AMD Ryzen 9 3900 Benchmarked: A 12 Core, 65 Watt Powerhouse

    0
    974

    Courtesy of AMD’s announcement of the PRO lineup of the 3rd Gen Ryzen 3000 processors, we’ve got an idea about the Ryzen 9 3900X’s younger non-X sibling. When compared to the Ryzen flagship, this processor has a far lower base TDP of 65W (105W for Ryzen 9 3900X) and runs at a base clock of 3.1 GHz and a boost frequency of 4.3 GHz. Judging by the price tag of $499 for the Ryzen 9 3900X, we can expect this CPU to be priced in the same range of 430 to 480 USD.

    The specifications for the unreleased Ryzen 9 3900 are pretty similar to the Ryzen 7 3700X except for the 4 additional cores and a beefy 70MB cache memory.

    AMD Ryzen 9 3900 Benchmarks

    Testbench

    • CPU: Ryzen 9 3900
    • Motherboard: ASRock X570 Taichi
    • Graphics card: RX 560X
    • Memory: Team Group A2 B-Die Memory
    • Storage: Team Group L5 3D (256GB)

    When the Ryzen 9 3900 was manually overclocked to 4.35 GHz for all the cores, a Cinebench R15 score of 3,420 was observed. To further overclock the CPU, Tom’s Hardware used liquid nitrogen to test the processor. This removes many variables that may be caused due to environmental factors and the quality of cooling devices used. With liquid nitrogen cooling and the clock speed pumped up to 5.5 GHz on all cores, the Ryzen 9 3900 scored 4,319 points on Cinebench R15. To put things in perspective, the base Ryzen 9 3900X scored 3,123 Cinebench R15 score and the Intel Core i9-9900K scored 2,026 in the same.

    In Geekbench too, similar impressive results were observed. The Ryzen 9 3900 scored 6,924 for single-core and a massive 77106 for the multi-core benchmarks.

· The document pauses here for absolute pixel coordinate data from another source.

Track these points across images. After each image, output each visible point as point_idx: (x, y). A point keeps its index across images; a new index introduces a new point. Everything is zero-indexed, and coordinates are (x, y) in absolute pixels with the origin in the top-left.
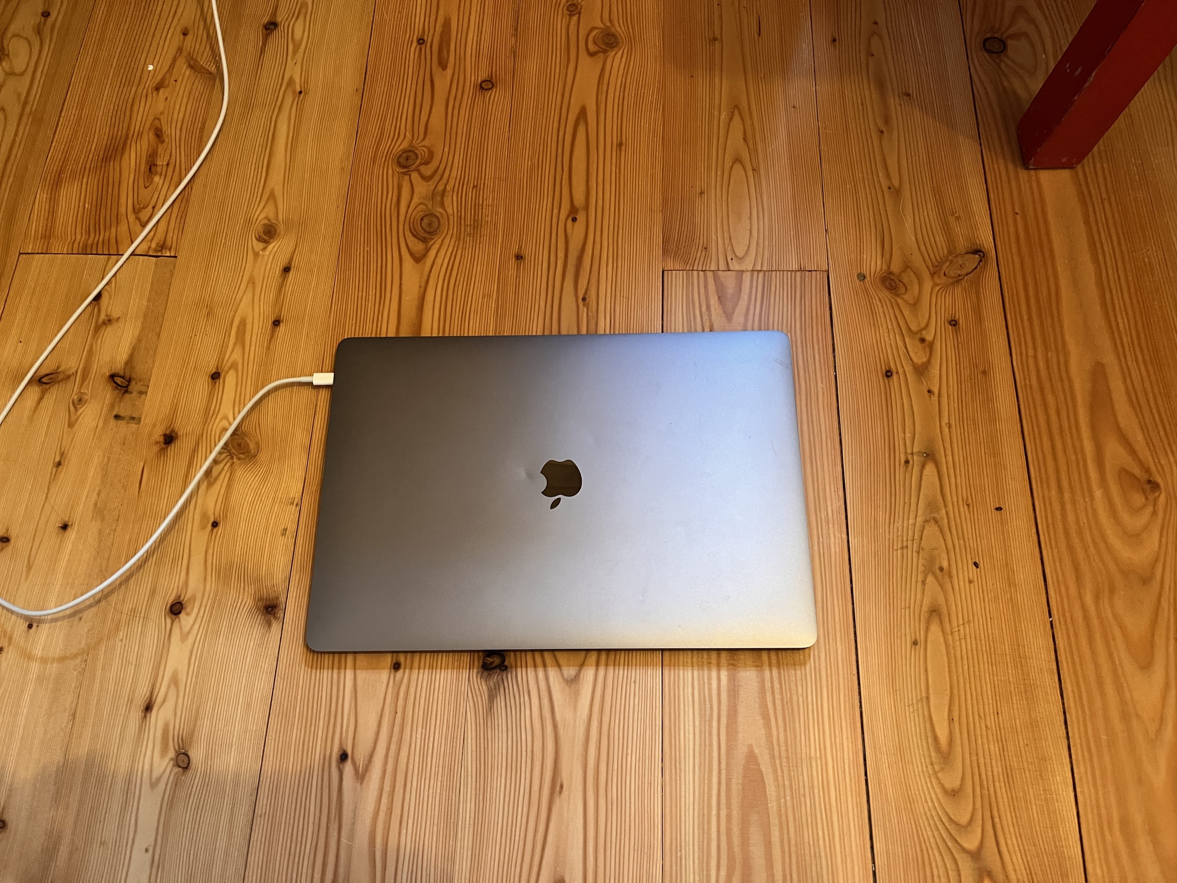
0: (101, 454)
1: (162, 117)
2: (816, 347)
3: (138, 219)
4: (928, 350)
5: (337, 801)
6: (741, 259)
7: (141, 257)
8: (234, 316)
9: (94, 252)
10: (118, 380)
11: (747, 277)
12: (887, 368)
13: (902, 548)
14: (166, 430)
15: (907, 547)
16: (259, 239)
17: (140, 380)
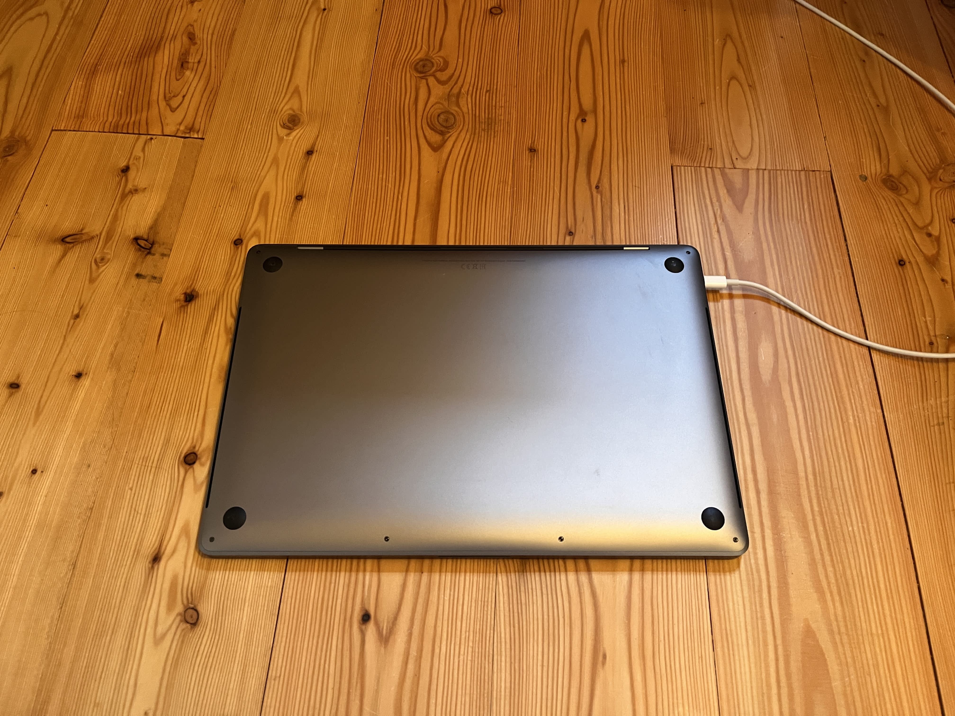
0: (121, 309)
1: (195, 24)
2: (828, 236)
3: (169, 105)
4: (935, 243)
5: (359, 665)
6: (745, 159)
7: (170, 137)
8: (258, 191)
9: (125, 131)
10: (142, 243)
11: (753, 175)
12: (900, 258)
13: (939, 424)
14: (187, 289)
15: (943, 423)
16: (284, 126)
17: (163, 244)
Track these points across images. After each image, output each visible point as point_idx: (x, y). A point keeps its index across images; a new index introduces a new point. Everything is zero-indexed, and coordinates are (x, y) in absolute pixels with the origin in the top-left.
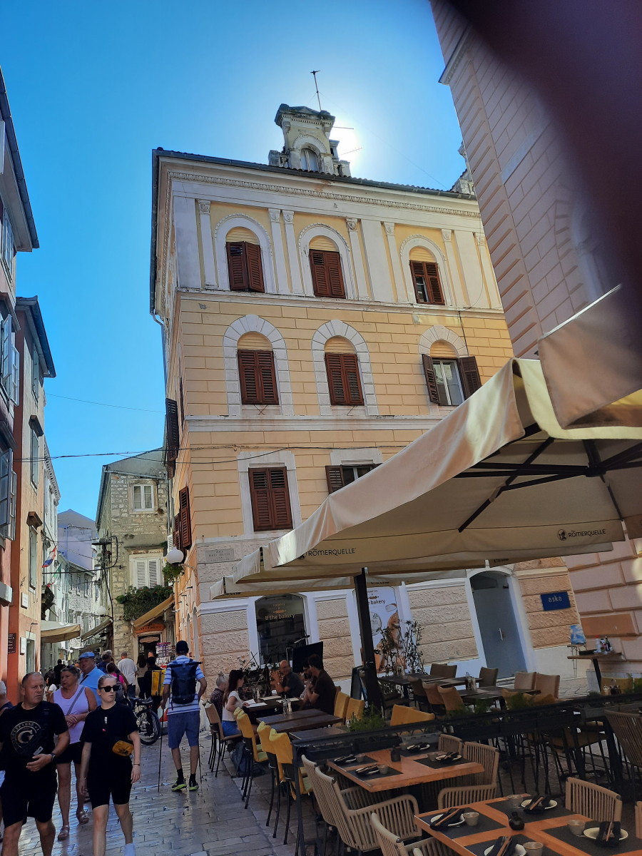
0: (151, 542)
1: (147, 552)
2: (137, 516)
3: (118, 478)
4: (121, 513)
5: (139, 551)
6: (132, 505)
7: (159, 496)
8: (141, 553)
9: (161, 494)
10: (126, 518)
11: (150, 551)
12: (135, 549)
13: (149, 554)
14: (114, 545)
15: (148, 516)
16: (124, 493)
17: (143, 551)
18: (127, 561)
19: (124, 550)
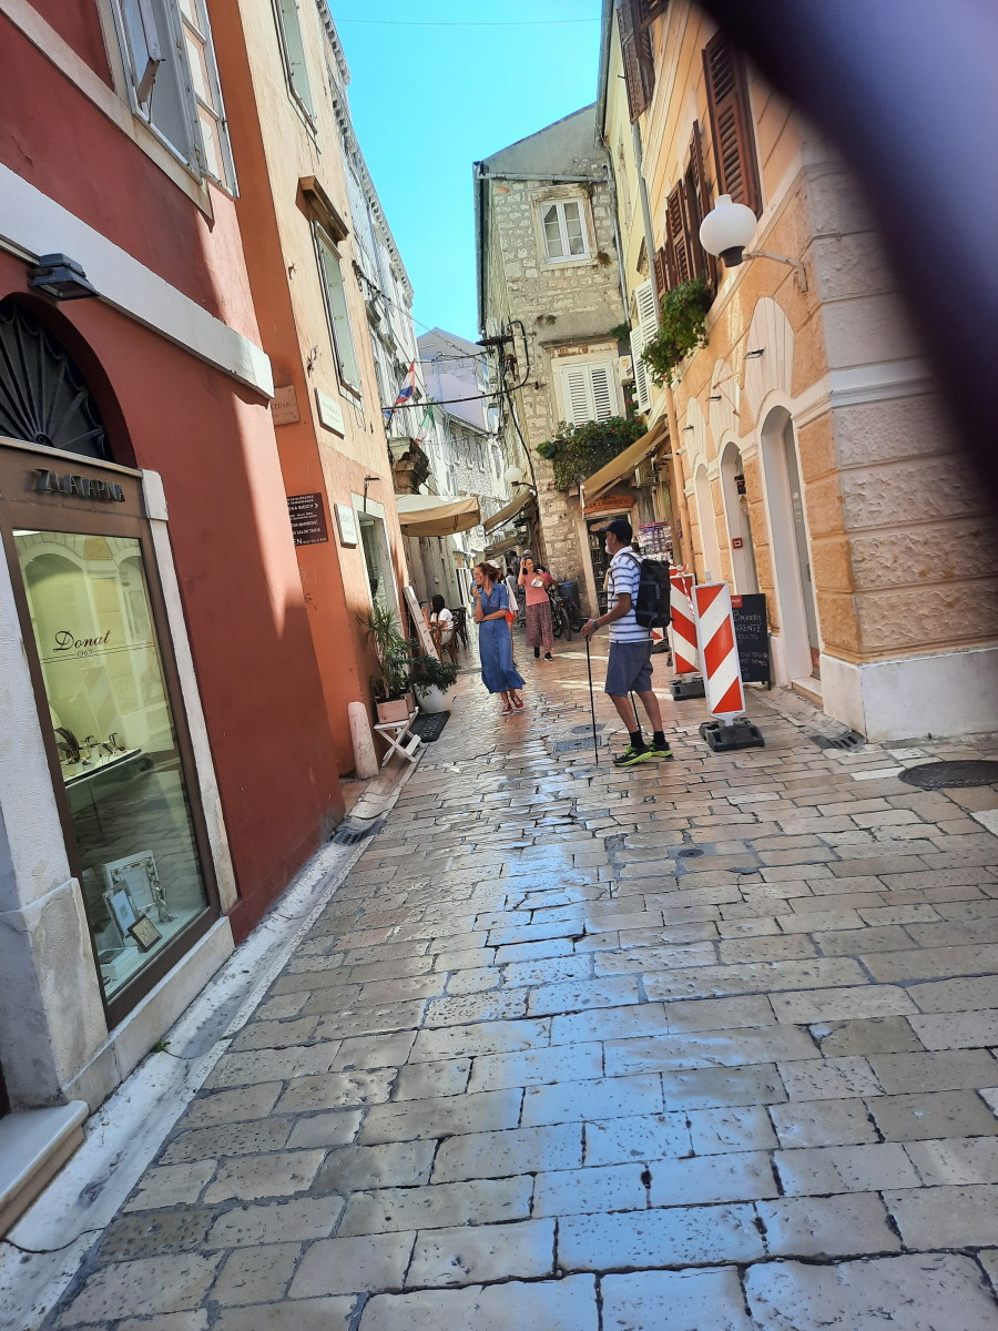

    We’re not completely sure why the 3900 was faster than the 3900X in Cinebench, but the most likely reason could be the thermals. The latter fails to reach advertised clocks under stock conditions due to power and temperature constraints, however, the 3900 comes with a lower TDP and hence better thermals and as such many samples should perform on par or better than the 3900X in multi-threaded workloads like Cinebench.